_EXERCISE BRIEF_: Would you please set down the data again exactly as given, excluding the pictures?

(RECORDS SUPPLIED Opens)

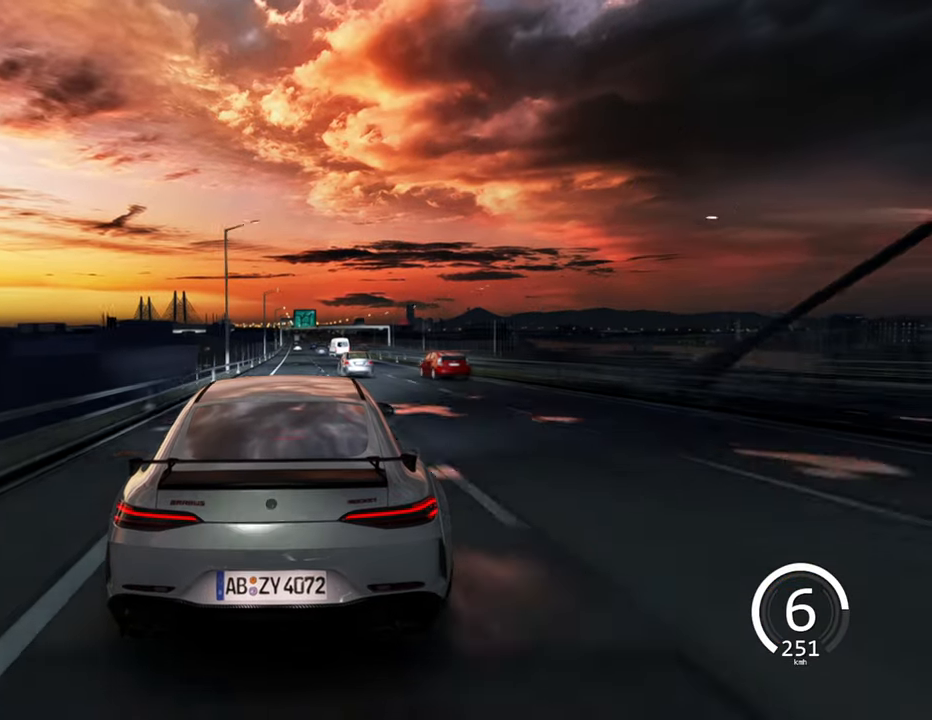
{"keys": ["a", "s"], "events": [[33, "d", "up"], [217, "s", "down"], [450, "a", "down"]]}
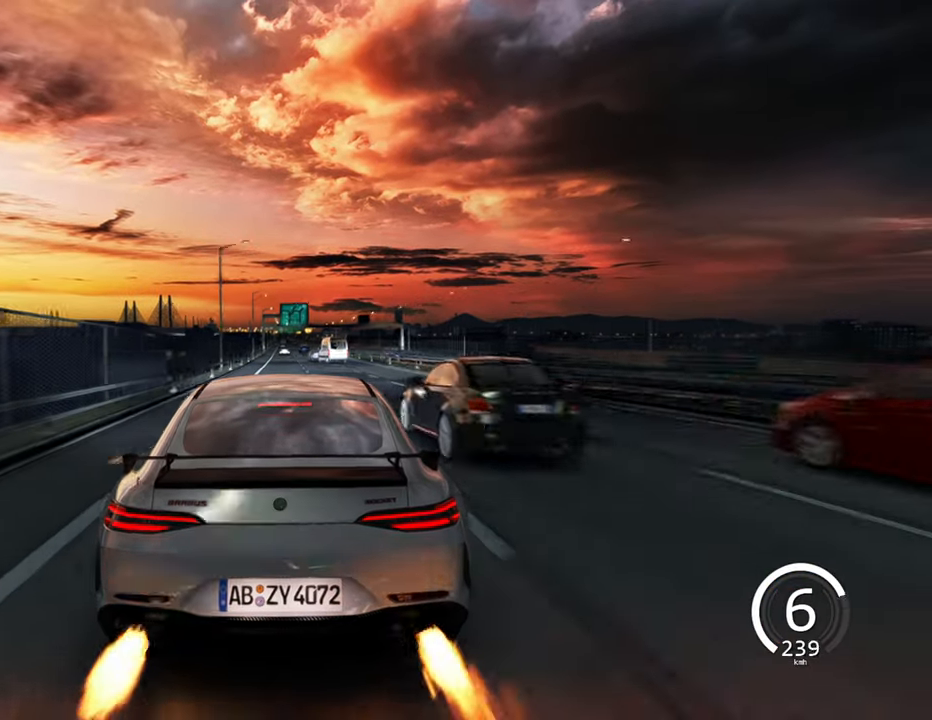
{"keys": ["s"], "events": [[100, "a", "up"]]}
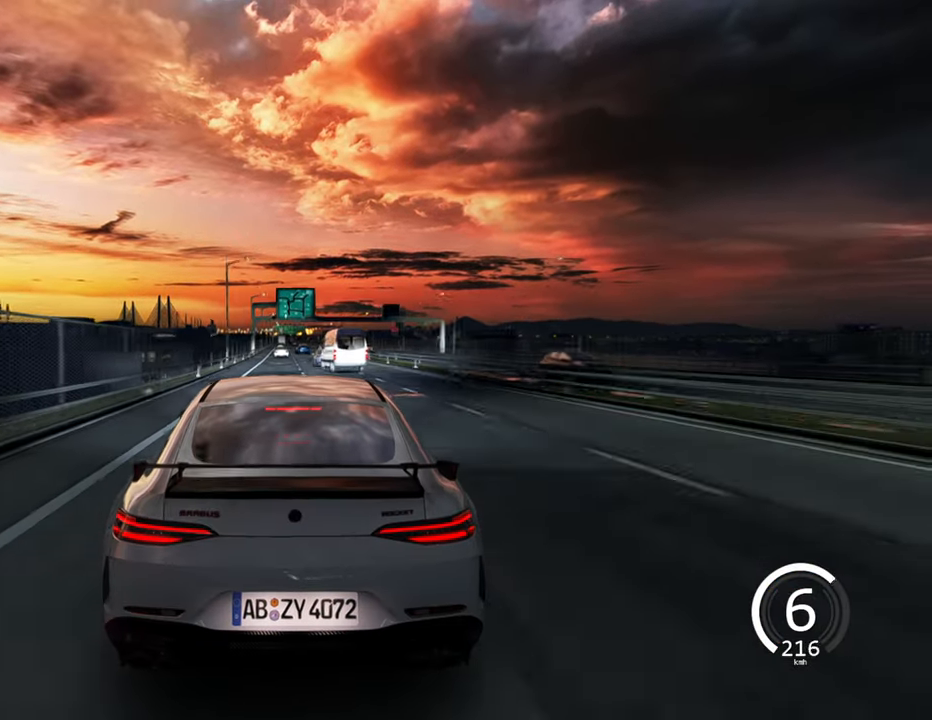
{"keys": ["s"], "events": [[83, "a", "down"], [233, "a", "up"]]}
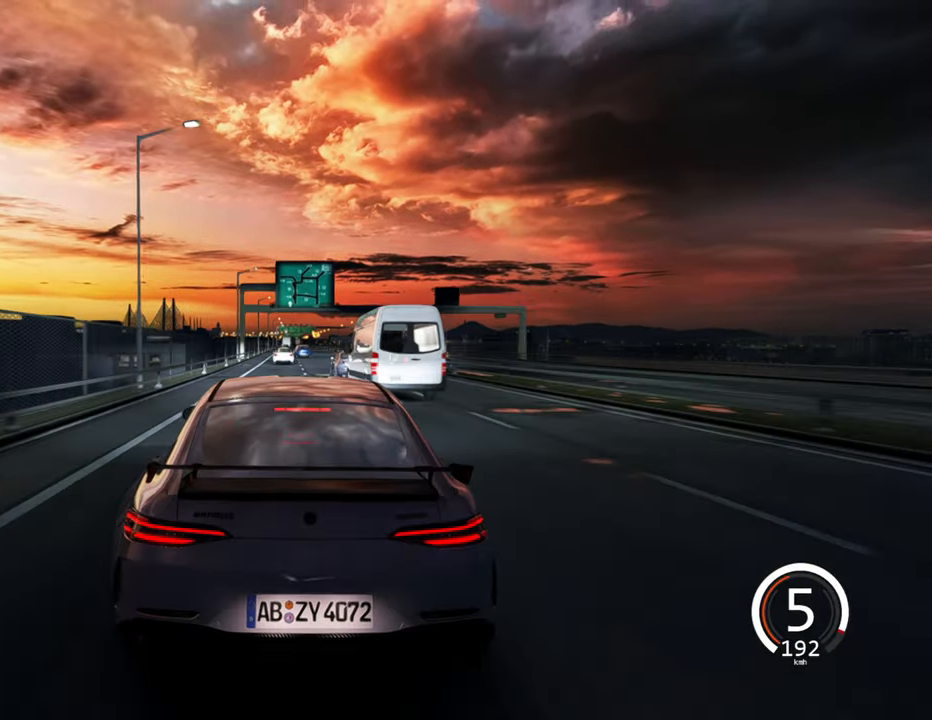
{"keys": ["d", "s"], "events": [[83, "d", "down"]]}
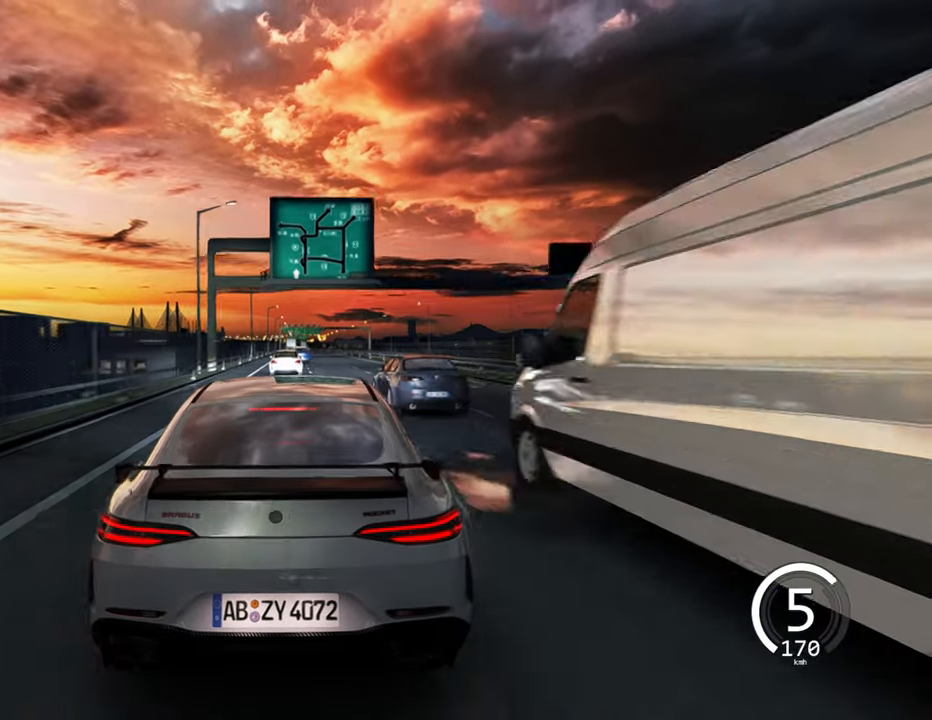
{"keys": ["w"], "events": [[33, "d", "up"], [183, "d", "down"], [383, "s", "up"], [400, "d", "up"], [500, "w", "down"]]}
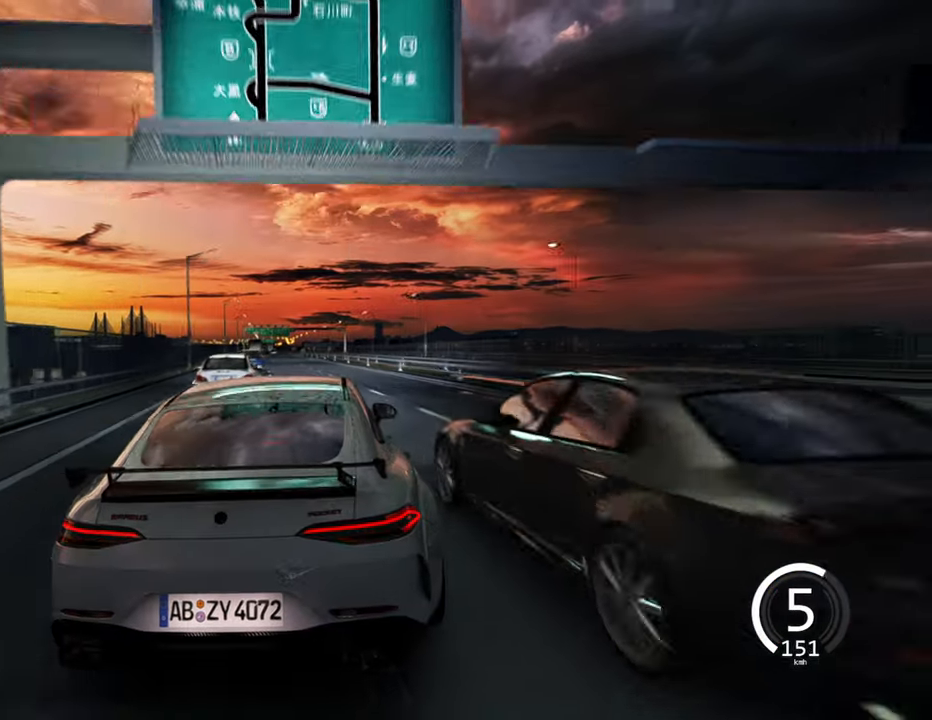
{"keys": ["a", "w"], "events": [[200, "a", "down"]]}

(RECORDS SUPPLIED Closes)

_EXERCISE ANSWER_:
{"keys": ["a", "s"], "events": [[33, "d", "up"], [217, "s", "down"], [450, "a", "down"]]}
{"keys": ["s"], "events": [[100, "a", "up"]]}
{"keys": ["s"], "events": [[83, "a", "down"], [233, "a", "up"]]}
{"keys": ["d", "s"], "events": [[83, "d", "down"]]}
{"keys": ["w"], "events": [[33, "d", "up"], [183, "d", "down"], [383, "s", "up"], [400, "d", "up"], [500, "w", "down"]]}
{"keys": ["a", "w"], "events": [[200, "a", "down"]]}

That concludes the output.